The US department of defence has an "insatiable appetite" for Ka band capacity at the moment, which covers the frequencies of 26.5-40 GHz, according to NewSat Limited founder and CEO, Adrian Ballintine, whose company has sealed satellite deals with the American military.

"Whilst we have sold $105 million to one of their contractors now, we would expect to sell substantially more moving forward," he said.

While the Australian satellite company has seen success in the US, Ballintine admits it was not easy to develop the relationship with the military.

"It would not have been possible if it wasn't for our teleports and the relationship we have built with the military," he said.

Ballintine explains that NewSat's teleports are regarded as one of the five "best broadcasting havens" in the world for the military.

"The result of that is we have built up credibility with the military," he said.

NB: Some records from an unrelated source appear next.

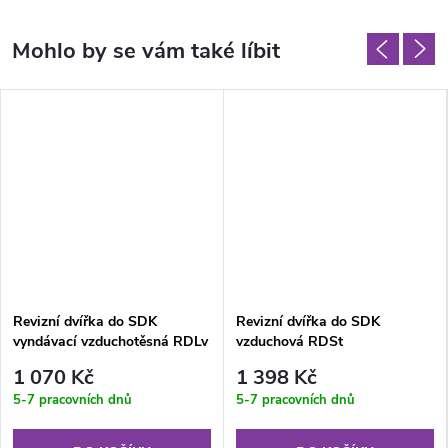
Revizní dvířka do SDK
Revizní dvířka do SDK
vyndávací vzduchotěsná RDLv
vzduchová RDSt
400x400x12.5 mm GKBi US
600x600x12.5 mm GKB US
1 070 Kč
1 398 Kč
(V)
5-7 pracovních dnů
5-7 pracovních dnů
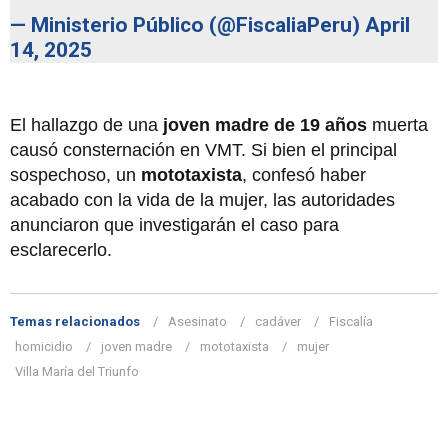
— Ministerio Público (@FiscaliaPeru)
April
14, 2025
El hallazgo de una
joven madre de 19 años
muerta
causó consternación en VMT. Si bien el principal
sospechoso, un
mototaxista
, confesó haber
acabado con la vida de la mujer, las autoridades
anunciaron que investigarán el caso para
esclarecerlo.
Temas relacionados
Asesinato
cadáver
Fiscalía
homicidio
joven madre
mototaxista
mujer
Villa María del Triunfo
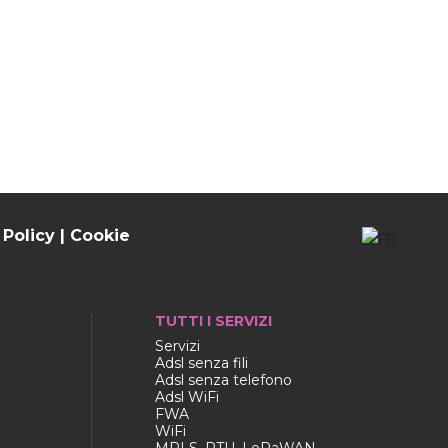
 Policy
|
Cookie
TUTTI I SERVIZI
Servizi
Adsl senza fili
Adsl senza telefono
Adsl WiFi
FWA
WiFi
MPLS, RTU, LoRaWAN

"Whether we are a $100 million or $1 billion dollar company, over the last six years we have established a reputation for providing services such that it is not an issue now."

However, Ballintine said if a company like NewSat had just decided to launch a satellite and go out and find some customers, it would have had "great difficulty in establishing and proving" its credentials with the military.

MIA locally

Despite the success NewSat has had in an overseas market such as the US, Ballintine said the company has no working relationship yet with the Australian defence force.

"We don't provide any Australian military capacity at the moment," he said.

"Having said that, we have a plan to do it and we feel we are well placed to do it."

Ballintine adds that NewSat is also capable of providing for the Australian Department of Foreign Affairs and Trade (DFAT).

"As these new contracts come up for consideration, NewSat is going to be aggressively pitching for that business and, eventually, we'll launch a specialist satellite over Australia," he said.

While Australia may be a small market for satellites compared to ones such as the US, and contracts are "infrequent," Ballintine said it is still a lucrative one.

"Australia has also not had a choice for a local owned entity from which they could buy capacity," he said.